The Irish Catholic upbringing in me shudders, but here it is: writing in from sketch comedy troupe The Waitstaff’s The Real Housewives of South Philly Play Match Game! is Jesus H. Christ, apparently sacrificing (I’m sorry.) his time to perform in this year’s Fringe, and to Vital Stat us. Thanks Jesus for this, and for…well, you know. After the jump.
Name: Jesus H. Christ.
Age: Math is hard. Plus, I always forget if B.C. ends on my birthday, or on Good Friday. Which, truth be told, wasn’t all that “good” from my point of view. And then there’s all those different calendars, Gregorian chants, Julian Lennon…let’s just say I’m well over two thousand years old.
Where were you born? Away in a manger.
Where do you live now? Well, usually, I art in Heaven. But for this show, I’m staying in South Philly, across the street from the Duchess, at her friend Angela’s house. It’s very nice, except there are way too many pictures of me. There’s one, in 3D, on black velvet, where I swear, the eyes follow you all around the room.
Show Title: Real Housewives of South Philly Play Match Game!

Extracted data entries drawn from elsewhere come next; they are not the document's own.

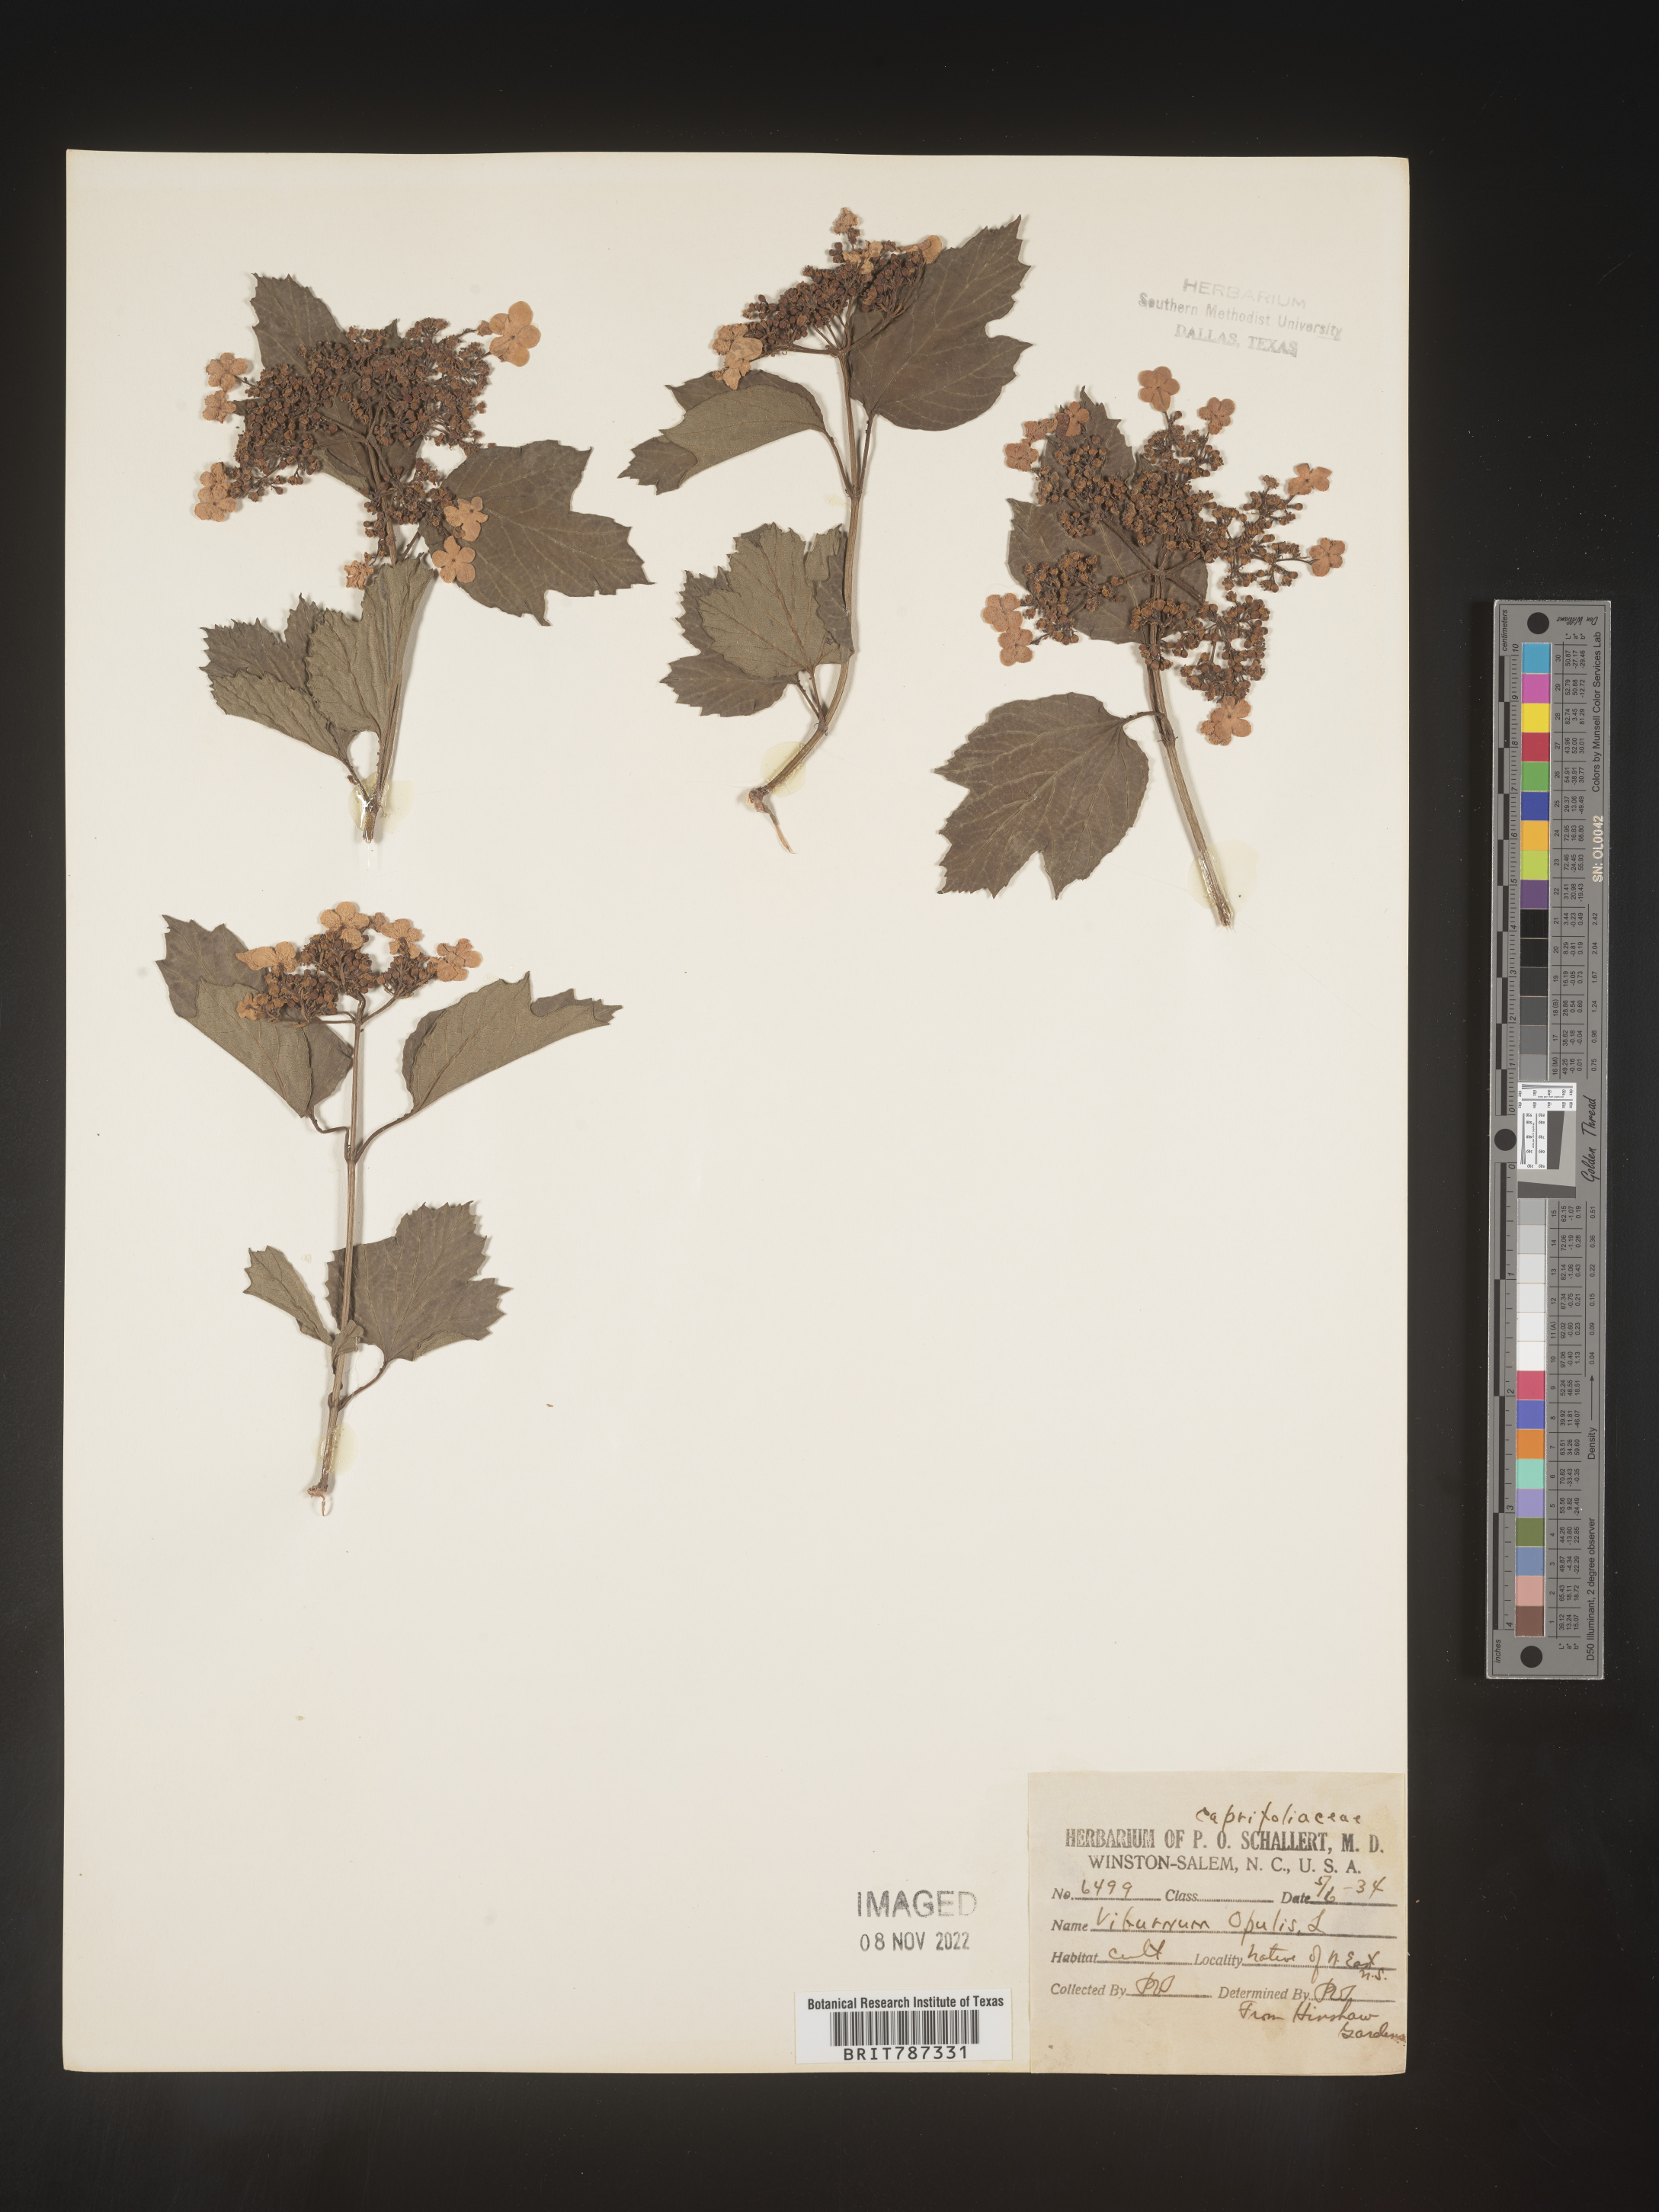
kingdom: Plantae
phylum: Tracheophyta
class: Magnoliopsida
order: Dipsacales
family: Viburnaceae
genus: Viburnum
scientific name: Viburnum
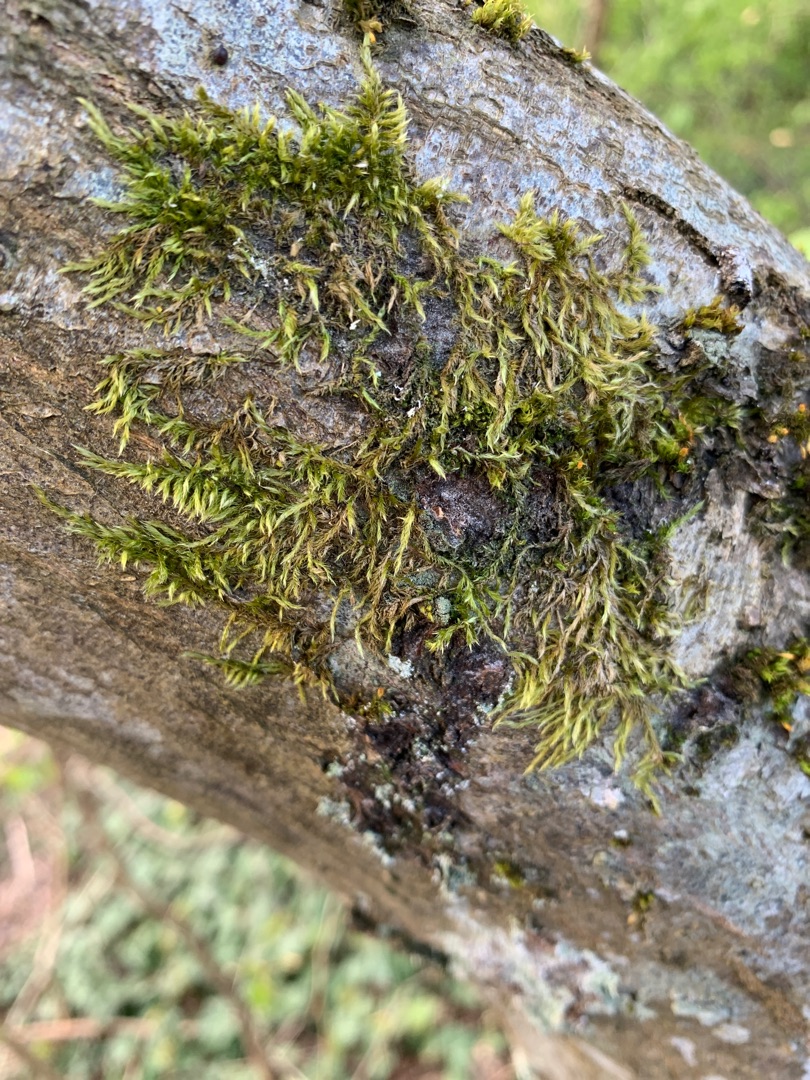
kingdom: Plantae
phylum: Bryophyta
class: Bryopsida
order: Hypnales
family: Hypnaceae
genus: Hypnum
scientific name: Hypnum cupressiforme
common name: Almindelig cypresmos
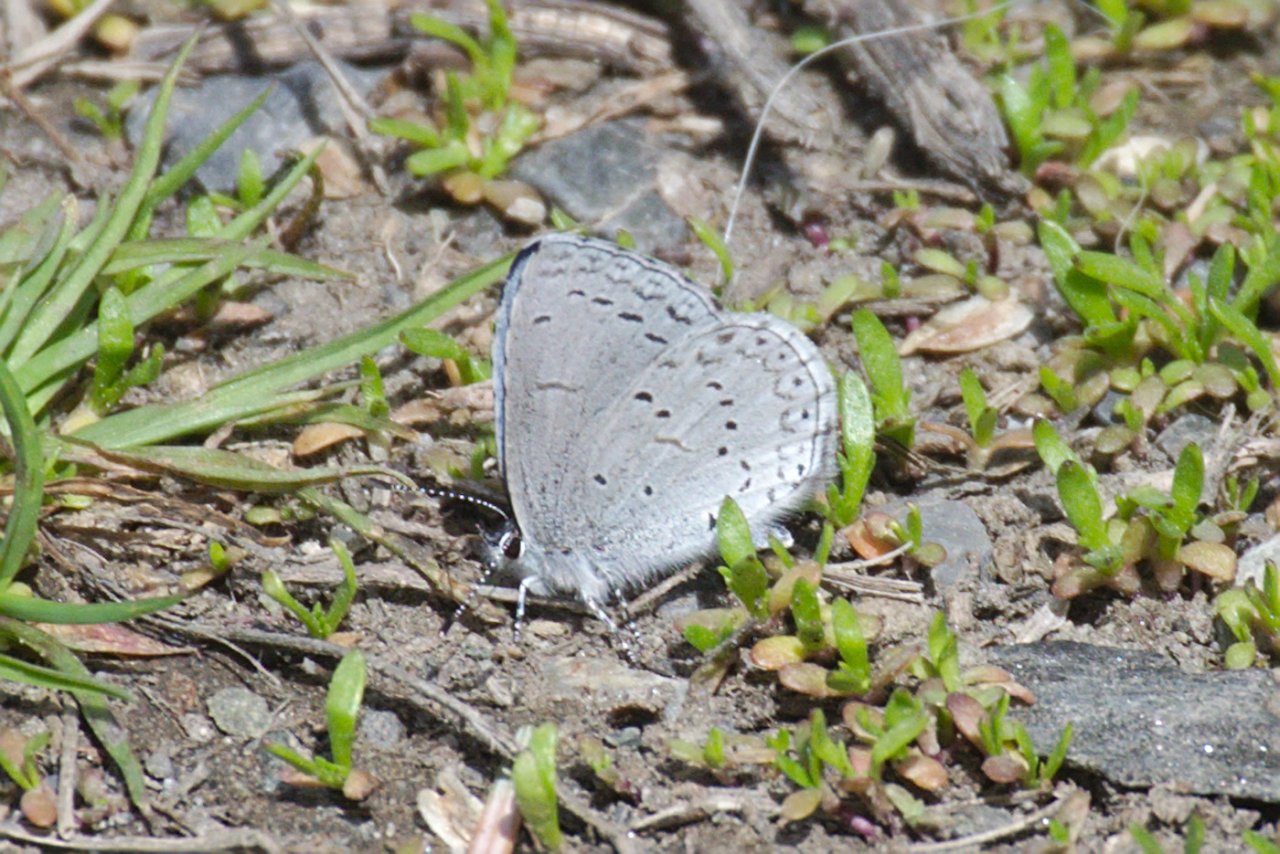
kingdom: Animalia
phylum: Arthropoda
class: Insecta
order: Lepidoptera
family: Lycaenidae
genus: Celastrina
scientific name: Celastrina ladon
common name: Echo Azure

Explain your performance in 2 sentences. To an 8-year-old. It’s a game show where potty-mouthed grownups play Fill-in-the-Blank. For some reason, my name isn’t in the title.
Do you have children? That depends on who you read. Matthew, Mark, Luke, and John aren’t the whole story, you know.
If so, do you love them? I’m Jesus; I love everybody.
What was your favorite toy as a kid? I had a little dreidel; I made it out of clay.
What do you love (or hate) most about Philadelphia audiences? I actually get a little nervous in front of crowds, so the Holy Ghost told me I should picture them naked. And because I’m, ya know, Jesus, I can see exactly what they look like. So there’s that.
What would you do if you just inherited a pizzeria? I’d probably do my loaves-and-fishes trick and turn it into a chain. I could really screw with Domino’s and Papa John’s and all of them…just randomly show up at peoples’ doors with the exact pizza they were thinking of, before they even called anyone.
Did you go to college or grad school? If so, where? I’m Jesus; I know everything. Why would I need to go to college? Although I did join a fraternity once, but Dad’s trying to get that hushed up. Speaking of knowing everything, I should point out that, in order for The Match Game to be fair, I have to turn off my Everything-Knower, so I may not always come off as one of the brightest celebrities.
Favorite coffee shop? Anywhere but Starbucks.
What do you order? Mocha Frappacino Latte, Creole Lady Marmalade. (That woulda been funnier if this were a live interview, because then you’d’ve heard me sing it.)
Marvel Comics, or DC? Can’t we all just get along?
What’s your favorite nickname for Philadelphia? Either “The City That Loves You (On Your) Back” or “The City of Brotherly Love Handles”.
What’s the worst piece of advice you ever received? Did you follow it? Didja know The Last Supper was a seder? My Last Supper, and I don’t even get to pick what to eat. Also, “there’s a thing in the future called a camera,” I said. “We’ll get a camera, and we’ll take a picture,” I said. These yutzes wanted a painting. Do you know how long we hadda sit there while that guy painted us? Genius, my ass!
What’s the most disgusting thing you’ve ever seen on SEPTA? A Romney-for-President button.
A doctor puts a scope inside your ear. What does she see? Strawberry fields forever. (Heh. I was singing again.)
Do you have relatives more famous than you? Well, duh. My Dad.
Real Housewives of South Philly Play Match Game! runs September 12, 14, 15, 19, 21, and 22 at 7:30 pm, September 12 and 19 at 9:30 pm, September 16 and 23 at 6:00 pm and 8:00 pm, at L’ Etage Cabaret, 624 South 6th Street. $15.